The state provides long-term care to people who might have had the means to pay for some form of that care in their lifetimes, Moses contends.
In a PRI study released yesterday, Moses calls the system a “safety hammock” instead of a safety net.
“What it means is that people who 15 years ago should’ve could’ve would’ve purchased long-term care insurance, instead, they didn’t,” Moses said. “Then the path of least resistance is to apply for Medi-Cal.”
Moses said that the release of the study — and the pending release this month of similar reports in Pennsylvania and New York — has nothing to do with the current national effort to repeal health care reform.
“I’ve been working on this for 25 years,” he said. “And I’ve always had to beat my head against the wall to convince people of California’s fallacy of impoverishment. But now the reality is catching up to people.”
Moses said his report is especially important now because the state is facing huge budget deficits. “California is wasting a lot of money,” he said, “at a time when it doesn’t seem like they have a lot to throw away. And they’re throwing it away on public assistance funding. It’s an entitlement program for the middle class.”
Moses said he wants to limit Medi-Cal rather than expand it. Under health reform, Medi-Cal is scheduled to enroll millions of new Californians in 2014.

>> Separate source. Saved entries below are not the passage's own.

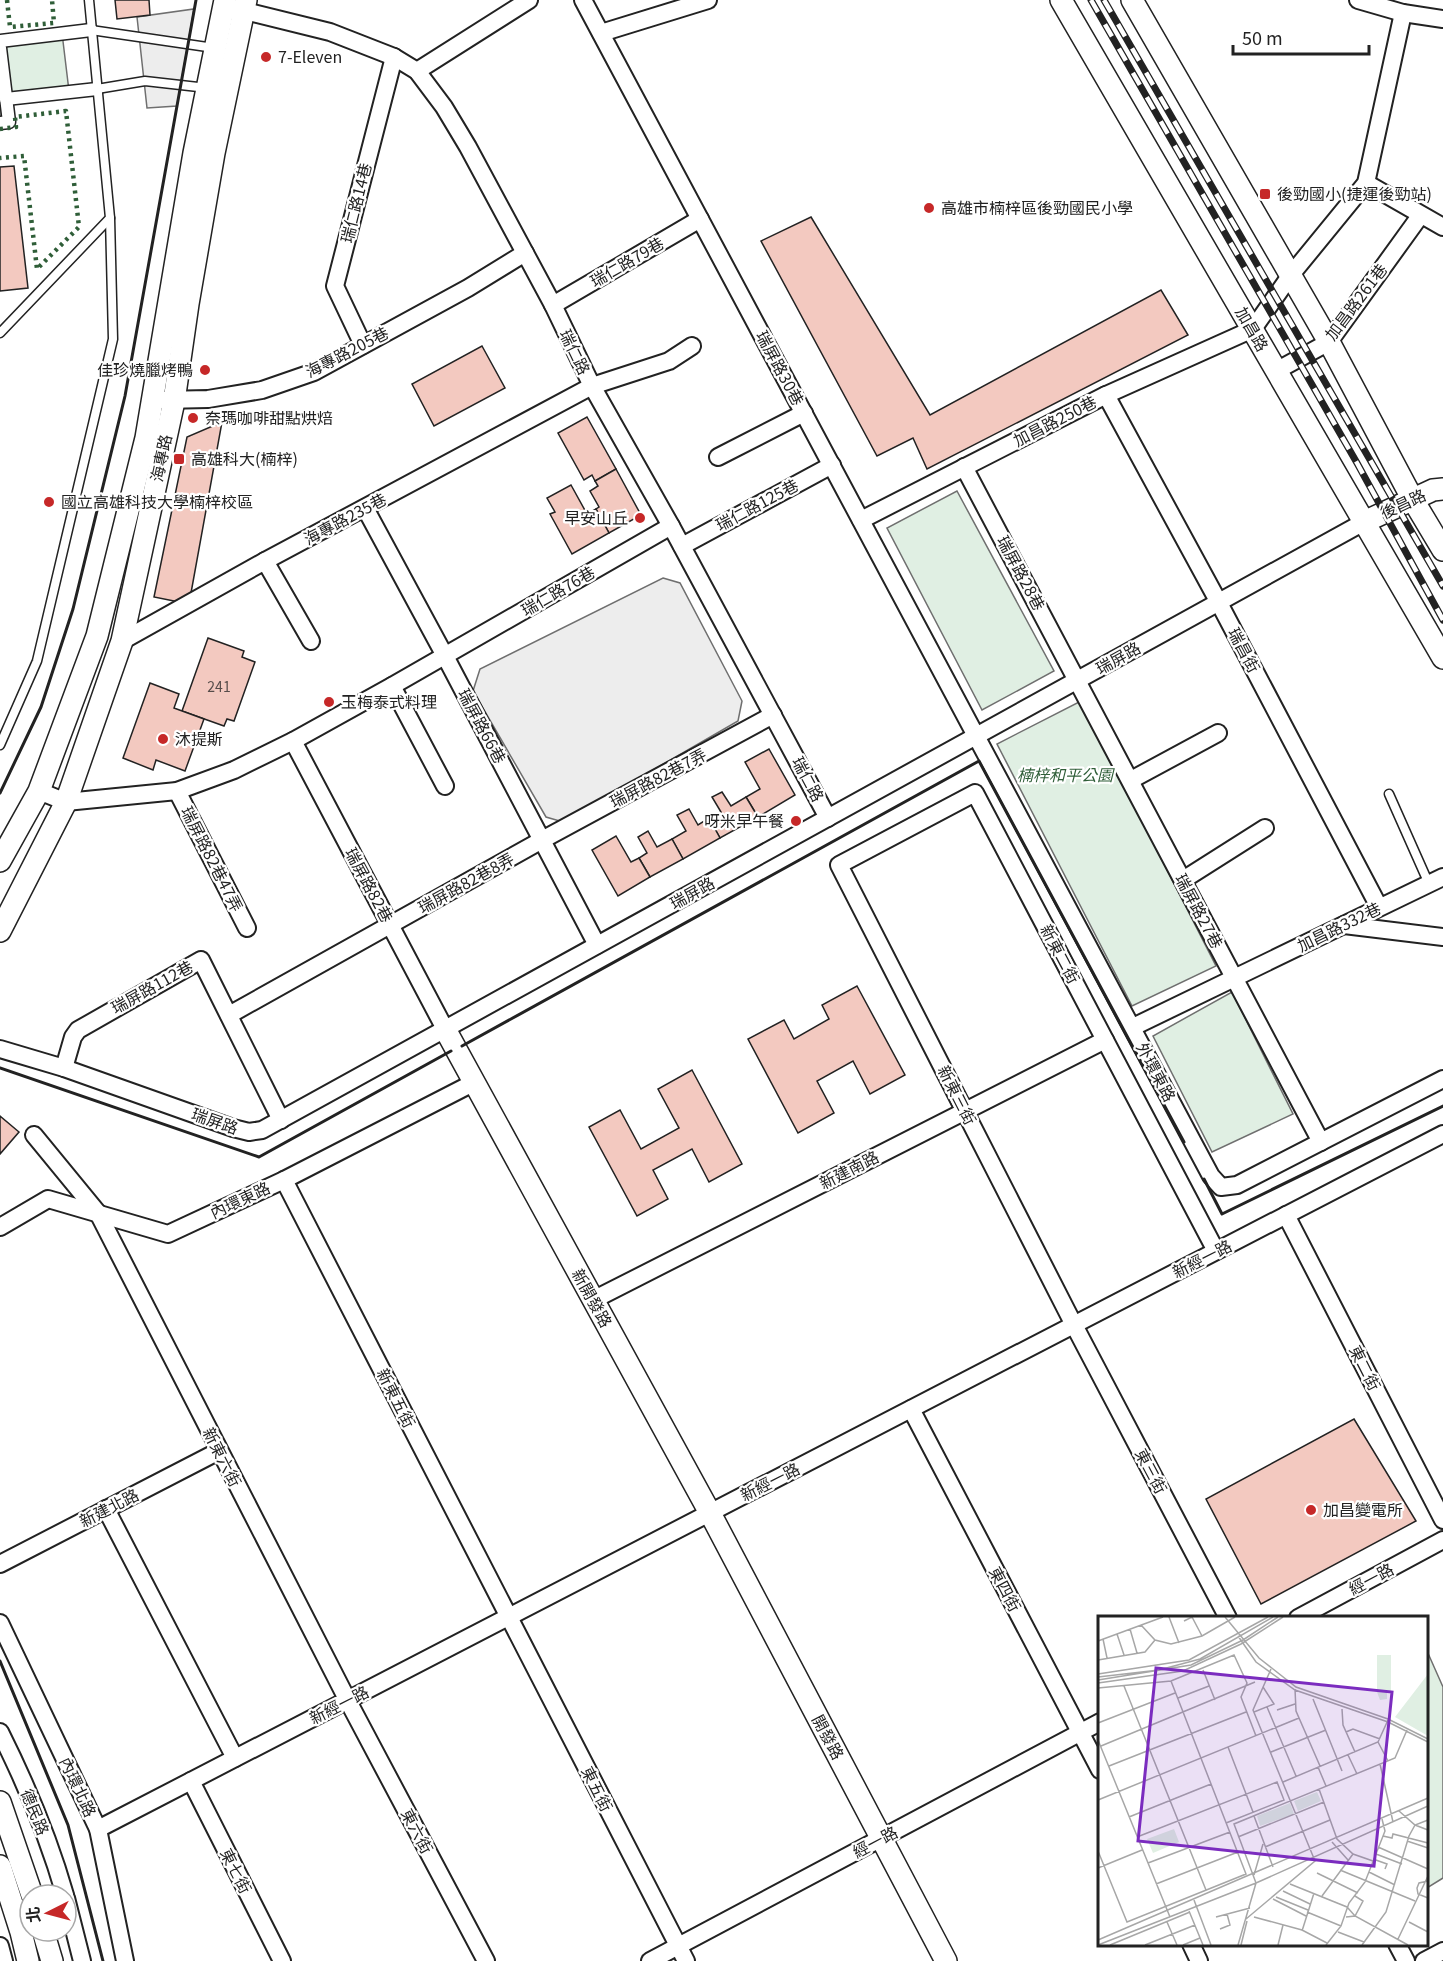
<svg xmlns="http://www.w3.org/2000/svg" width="1443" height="1961" font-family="Georgia,'Noto Sans TC',serif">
<rect width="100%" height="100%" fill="#fff"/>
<g fill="#e0efe3" stroke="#6f6f6f" stroke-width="1.5">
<path d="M62 33 69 91 6 99 9 122 0 123V41Z"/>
<path d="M957 491 1054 671 982 710 887 528Z"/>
<path d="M1081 701 1216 966 1132 1006 997 744Z"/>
<path d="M1232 992 1293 1114 1212 1152 1153 1036Z"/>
<path d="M1427 1651 1443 1687V1878L1427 1888Z"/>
</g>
<g fill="#ededed" stroke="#6f6f6f" stroke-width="1.5">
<path d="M194 9 177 106 147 108 137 17Z"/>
<path d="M663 578 680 583 742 701 738 721 563 822 546 817 473 691 480 669Z"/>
</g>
<g fill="#f3c9c0" stroke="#222" stroke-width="1.5">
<path d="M115 0H149L150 15 117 19Z"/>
<path d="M14 166 28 288 0 291V167Z"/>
<path d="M811 217 930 415 1161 290 1188 335 927 469 913 438 877 456 761 241Z"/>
<path d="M482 346 505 388 434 426 412 384Z"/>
<path d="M587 417 616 469 595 481 592 475 584 480 558 433Z"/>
<path d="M222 422 189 604 154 597 187 437Z"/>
<path d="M616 469 641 515 609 533 596 509 599 507 590 491 598 486 595 481Z"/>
<path d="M571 485 587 514 596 509 609 533 572 554 550 514 555 512 547 498Z"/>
<path d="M208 638 244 651 242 657 255 662 234 721 227 719 224 726 182 711Z"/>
<path d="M150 683 179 694 174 708 204 719 185 771 156 760 153 770 123 758Z"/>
<path d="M769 749 795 795 758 817 746 797 760 789 745 762Z"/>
<path d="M722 792 731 806 746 797 758 817 720 838 709 818 721 812 712 797Z"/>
<path d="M689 809 698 825 709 818 720 838 683 859 672 839 686 831 677 815Z"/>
<path d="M648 831 657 847 672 839 683 859 650 877 639 858 647 853 638 837Z"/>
<path d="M616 836 631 862 639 858 650 877 618 896 592 850Z"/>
<path d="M857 986 905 1075 870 1094 853 1061 817 1081 834 1113 798 1133 748 1039 784 1020 794 1039 829 1019 822 1005Z"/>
<path d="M692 1070 742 1164 709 1182 692 1149 653 1170 668 1199 637 1216 589 1127 620 1110 641 1149 679 1128 658 1089Z"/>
<path d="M0 1116 19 1132 0 1154Z"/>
<path d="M1354 1419 1416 1521 1261 1604 1206 1499Z"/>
</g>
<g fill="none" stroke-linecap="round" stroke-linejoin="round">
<g stroke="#222" stroke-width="11">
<g id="service">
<path d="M91 30 214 48"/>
<path d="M97 89 145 81 207 88"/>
<path d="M0 333 110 218 89 0"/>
<path d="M0 745 37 661 113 339 110 218"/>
<path d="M1389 794 1429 884"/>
</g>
</g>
<g stroke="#222" stroke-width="15">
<g id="pedestrian">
<path d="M0 41 91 30"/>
<path d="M0 48 9 122 0 123"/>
<path d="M6 99 97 89"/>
</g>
</g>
<g stroke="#222" stroke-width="20">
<g id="minor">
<path d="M583 0 1211 1176 1221 1187 1237 1185 1443 1079"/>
<path d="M1358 0 1403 13 1443 19"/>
<path d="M233 8 330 32 394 57 417 71 444 107 468 147 553 305 592 386 671 526 828 818"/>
<path d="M601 33 708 0"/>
<path d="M417 71 529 0"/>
<path d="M1366 183 1443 227"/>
<path d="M553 305 700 219"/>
<path d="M363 345 335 286 394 57"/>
<path d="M1276 371 1329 342 1420 216"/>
<path d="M1106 395 1218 601 1379 907"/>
<path d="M162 400 208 399 262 390 314 372 468 288 525 253"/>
<path d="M718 457 804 413"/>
<path d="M964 467 1321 1142"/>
<path d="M365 508 445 656 597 945"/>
<path d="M861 520 1106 395 1253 329 1290 276 1366 183 1403 13"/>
<path d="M682 546 832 465"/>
<path d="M265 561 311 641"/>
<path d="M122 641 265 561 592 386 669 361 692 346"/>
<path d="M392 686 445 786"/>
<path d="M293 741 445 1029"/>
<path d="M1131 780 1218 733"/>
<path d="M39 791 66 802 177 791 234 770 293 741 392 686 671 526"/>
<path d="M177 791 247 928"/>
<path d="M1183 880 1265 828"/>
<path d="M1344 925 1443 937"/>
<path d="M229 1015 542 840 773 715"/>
<path d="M1133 1027 1443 877"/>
<path d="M0 1049 64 1068 233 1128 249 1132 262 1130 1364 522"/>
<path d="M64 1068 73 1037 78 1030 201 960 281 1120"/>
<path d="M34 1135 98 1213 348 1701 486 1961"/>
<path d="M284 1180 686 1961"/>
<path d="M1286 1215 1443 1520"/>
<path d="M0 1227 48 1199 168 1234 284 1180 473 1083"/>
<path d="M1216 1251 975 793 839 865 1074 1325 1228 1618"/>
<path d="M593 1300 1105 1040"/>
<path d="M911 1409 1100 1770"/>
<path d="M106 1509 235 1758"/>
<path d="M0 1564 219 1451"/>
<path d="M1298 1618 1443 1540"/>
<path d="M0 1623 98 1829 125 1961"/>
<path d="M0 1732C26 1784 49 1839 65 1895"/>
<path d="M191 1781 282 1961"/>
<path d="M98 1829 1443 1134"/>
<path d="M66 1898 82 1961"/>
<path d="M1191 1944 1199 1961"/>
<path d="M1397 1944 1406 1961"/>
<path d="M0 1946 4 1961"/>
<path d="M650 1961 1100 1722"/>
<path d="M1424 1961 1443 1951"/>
</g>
</g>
<g stroke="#222" stroke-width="24">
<g id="tertiary">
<path d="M1061 0 1443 658"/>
<path d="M1132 0 1329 342 1413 500 1443 550"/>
<path d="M1364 522 1433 490 1443 489"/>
<path d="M0 861 39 791 97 636 146 438 194 153 225 0"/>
<path d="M0 931 66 802 122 641 174 401 188 304 214 153 246 0"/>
<path d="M445 1029 710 1513 946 1961"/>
<path d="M0 1802 32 1895"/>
<path d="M0 1866 21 1932 28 1961"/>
<path d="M43 1931 52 1961"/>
</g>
</g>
<use href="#service" stroke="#fff" stroke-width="8"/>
<use href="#pedestrian" stroke="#fff" stroke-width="12"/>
<use href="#minor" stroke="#fff" stroke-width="16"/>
<use href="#tertiary" stroke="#fff" stroke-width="21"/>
<g stroke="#222" stroke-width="7">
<g id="rail">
<path d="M1091 0 1357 463 1443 620"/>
<path d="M1104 0 1443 586"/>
</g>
</g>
<use href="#rail" stroke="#fff" stroke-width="4.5" stroke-dasharray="14" stroke-linecap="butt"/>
<g stroke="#2f5e38" stroke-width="4.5" stroke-dasharray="3 4.5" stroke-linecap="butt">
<path d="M7 0 10 27 54 23 52 0"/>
<path d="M0 129 16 127 15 117 66 111 79 227 37 269 24 156 0 158"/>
</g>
<g stroke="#222" stroke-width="3">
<path d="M0 793 41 707 73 609 125 396 196 0"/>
<path d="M462 1046 979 761 1184 1142"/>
<path d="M0 1068 259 1157 451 1051"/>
<path d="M1204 1179 1222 1214 1443 1106"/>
<path d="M0 1661 68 1825 103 1961"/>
</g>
</g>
<g fill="#c62828" stroke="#fff" stroke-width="2">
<circle cx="266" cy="57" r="6"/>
<rect x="1259" y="188" width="12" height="12" rx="3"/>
<circle cx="929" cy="208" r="6"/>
<circle cx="205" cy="370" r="6"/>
<circle cx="193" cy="418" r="6"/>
<rect x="173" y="453" width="12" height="12" rx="3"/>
<circle cx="49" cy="502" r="6"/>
<circle cx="640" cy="518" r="6"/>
<circle cx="329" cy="702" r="6"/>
<circle cx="163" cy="739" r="6"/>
<circle cx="796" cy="821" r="6"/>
<circle cx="1311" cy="1510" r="6"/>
</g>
<g text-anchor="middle" stroke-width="4.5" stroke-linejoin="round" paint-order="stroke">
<g font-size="14" fill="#564c4a">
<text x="219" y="692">241</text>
</g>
<g font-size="16" fill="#222" stroke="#fff" text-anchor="start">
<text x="278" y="63">7-Eleven</text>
<text x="1277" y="200">後勁國小(捷運後勁站)</text>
<text x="941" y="214">高雄市楠梓區後勁國民小學</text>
<text x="193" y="376" text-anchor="end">佳珍燒臘烤鴨</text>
<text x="205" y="424">奈瑪咖啡甜點烘焙</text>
<text x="191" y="465">高雄科大(楠梓)</text>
<text x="61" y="508">國立高雄科技大學楠梓校區</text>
<text x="628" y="524" text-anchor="end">早安山丘</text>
<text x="341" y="708">玉梅泰式料理</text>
<text x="175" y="745">沐提斯</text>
<text x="784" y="827" text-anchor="end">呀米早午餐</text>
<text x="1323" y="1516">加昌變電所</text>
</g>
<g font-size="16" fill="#222" stroke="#fff">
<text transform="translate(356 203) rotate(-76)" y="6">瑞仁路14巷</text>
<text transform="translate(627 262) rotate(-30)" y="6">瑞仁路79巷</text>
<text transform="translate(1356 302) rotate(-53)" y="6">加昌路261巷</text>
<text transform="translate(1252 329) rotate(60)" y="6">加昌路</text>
<text transform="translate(347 352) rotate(-27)" y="6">海專路205巷</text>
<text transform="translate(575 352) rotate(64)" y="6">瑞仁路</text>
<text transform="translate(780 368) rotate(62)" y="6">瑞屏路30巷</text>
<text transform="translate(1055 421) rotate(-27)" y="6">加昌路250巷</text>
<text transform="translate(161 458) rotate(-78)" y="6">海專路</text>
<text transform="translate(1403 504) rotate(-25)" y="6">後昌路</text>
<text transform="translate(757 505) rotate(-28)" y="6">瑞仁路125巷</text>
<text transform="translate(345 519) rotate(-28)" y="6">海專路235巷</text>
<text transform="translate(1021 573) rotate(62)" y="6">瑞屏路28巷</text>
<text transform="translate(558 591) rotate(-30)" y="6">瑞仁路76巷</text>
<text transform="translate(1244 650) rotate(62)" y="6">瑞昌街</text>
<text transform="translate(1118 658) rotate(-29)" y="6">瑞屏路</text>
<text transform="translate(482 726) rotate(62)" y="6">瑞屏路66巷</text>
<text transform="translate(658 778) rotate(-28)" y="6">瑞屏路82巷7弄</text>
<text transform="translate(808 779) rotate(62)" y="6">瑞仁路</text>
<text transform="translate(212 859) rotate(63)" y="6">瑞屏路82巷47弄</text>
<text transform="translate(466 883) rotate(-29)" y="6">瑞屏路82巷8弄</text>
<text transform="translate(369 885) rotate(62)" y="6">瑞屏路82巷</text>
<text transform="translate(692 893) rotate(-29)" y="6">瑞屏路</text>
<text transform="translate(1199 911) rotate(62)" y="6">瑞屏路27巷</text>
<text transform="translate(1339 927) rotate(-26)" y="6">加昌路332巷</text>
<text transform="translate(1060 954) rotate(62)" y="6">新東二街</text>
<text transform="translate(152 987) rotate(-29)" y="6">瑞屏路112巷</text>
<text transform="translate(1156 1072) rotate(62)" y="6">外環東路</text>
<text transform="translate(957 1095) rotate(63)" y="6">新東三街</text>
<text transform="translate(215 1121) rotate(19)" y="6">瑞屏路</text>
<text transform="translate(849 1170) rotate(-27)" y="6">新建南路</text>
<text transform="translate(240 1200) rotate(-25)" y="6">內環東路</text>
<text transform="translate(1202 1259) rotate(-27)" y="6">新經一路</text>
<text transform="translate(592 1298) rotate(61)" y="6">新開發路</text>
<text transform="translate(1365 1368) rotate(63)" y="6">東二街</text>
<text transform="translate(396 1398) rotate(63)" y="6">新東五街</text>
<text transform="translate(222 1457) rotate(63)" y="6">新東六街</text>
<text transform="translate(1151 1471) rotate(62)" y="6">東三街</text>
<text transform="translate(770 1482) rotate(-27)" y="6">新經一路</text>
<text transform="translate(109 1508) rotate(-27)" y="6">新建北路</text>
<text transform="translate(1371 1579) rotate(-28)" y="6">經一路</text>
<text transform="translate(1005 1589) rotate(62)" y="6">東四街</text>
<text transform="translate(339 1705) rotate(-27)" y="6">新經一路</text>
<text transform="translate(828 1737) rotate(62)" y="6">開發路</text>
<text transform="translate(78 1787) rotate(65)" y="6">內環北路</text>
<text transform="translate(597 1789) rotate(63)" y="6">東五街</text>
<text transform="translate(35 1812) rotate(68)" y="6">德民路</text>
<text transform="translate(417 1831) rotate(62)" y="6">東六街</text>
<text transform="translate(875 1842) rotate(-28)" y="6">經一路</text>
<text transform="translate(236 1871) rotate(63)" y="6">東七街</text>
</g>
<g font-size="16" font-style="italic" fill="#2f5e38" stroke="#fff">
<text x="1065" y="781">楠梓和平公園</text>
</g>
</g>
<g transform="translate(1098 1616)">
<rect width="330" height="330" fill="#fff"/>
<path d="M279 39H293V76H289V83L282 84 279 76ZM330 58V120L297 101ZM219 176 223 185 200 195 196 185ZM192 187 196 198 162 210 159 200ZM76 213 81 226 55 237 49 223Z" fill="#e0efe3"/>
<path fill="none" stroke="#a7a7a7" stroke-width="1.5" d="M71 1 81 27M127 1 161 42 198 71 290 103 330 123M86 5 94 1 104 20M43 9 57 24 73 28 104 20 137 1M32 13 39 37M19 18 26 39M140 20 158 46 197 74 290 106 330 126M5 23 9 42M0 25 65 1M0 44 47 36 57 24M105 54 117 84M0 58 91 44 170 1M0 61 61 54 102 43 175 1M0 64 93 49 145 24 180 1M0 67 85 55 143 28 185 1M26 70 108 274M0 72 73 65 136 39 149 67 143 81 158 120M197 73 198 95 222 150M80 82 111 70M215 83 244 155M169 91 198 160M244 93 245 109 257 136M179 94 197 88M156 96 176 88 165 71M0 107 77 77M248 116 255 113 282 123M0 124 72 301M280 126 290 145M3 130 157 66M130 131 155 196M173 136 228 114M250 139 259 158M282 148 295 206M11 150 148 96M220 151 228 170M185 166 280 126 290 104M221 173 239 223 255 238 275 245M0 184 201 102M301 195 317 209 330 214M156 200 175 251M31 201 113 168M285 220 294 222 295 218 330 227M39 221 179 166 186 184 128 207M140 221 226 186M309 225 330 232M234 226 250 244M167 231 232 204M280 231 330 253M0 235 29 306 148 258 73 65M278 238 304 248M275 243 289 248 287 253M50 247 132 216M0 252 44 234M242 254 317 285M271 256 297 269M219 257 260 277M156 259 165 228M330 265 321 267 319 272 320 278 330 282M58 268 140 236M192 268 249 291 257 300 310 329M185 275 212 288M224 280 255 238M178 281 210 294M175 283 208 300M96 284 113 329M91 295 105 329M209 296 243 310M118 301 152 292M156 301 204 314 229 327M248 301 257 300 265 285 257 280M148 303 217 245 155 94 173 53M69 306 79 329M311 306 330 316M122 313 132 309 129 298M204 315 216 277M240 316 266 326M300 323 330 260M0 324 330 182M0 329 158 267 330 190M12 329 92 296M47 329 97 309M85 329 102 322M140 329 158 267 136 208 297 142 309 114M143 329 149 305M180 329 185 309M228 329 243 310 251 287 267 266 287 215 284 203M264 329 288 296 311 220 317 209 330 204"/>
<path fill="#7b2cbf" fill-opacity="0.15" stroke="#7b2cbf" stroke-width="3" d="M58 52 294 76 276 250 40 225Z"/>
<rect width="330" height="330" fill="none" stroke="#222" stroke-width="3"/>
</g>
<g transform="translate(48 1913) rotate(264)"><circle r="28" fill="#ffffff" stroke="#a7a7a7" stroke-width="1.5"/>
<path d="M0-4.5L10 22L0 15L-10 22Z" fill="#c62828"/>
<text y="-9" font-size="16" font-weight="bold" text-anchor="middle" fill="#222222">北</text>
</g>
<path d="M1233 45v9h136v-9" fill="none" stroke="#222222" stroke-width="3"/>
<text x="1242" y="45" font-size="18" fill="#222222" stroke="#ffffff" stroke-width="4.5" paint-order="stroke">50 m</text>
</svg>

“It’s going to sink the state,” he said. “You have to reconfigure Medi-Cal so that it’s for people truly in need. You could set a lot stricter eligibility requirements, for one thing,” he said. “The Boomers are learning from their parents that they can get long-term care under Medi-Cal, but that’s going to change. They’re about to find out that the future is going to look drastically different than the past.”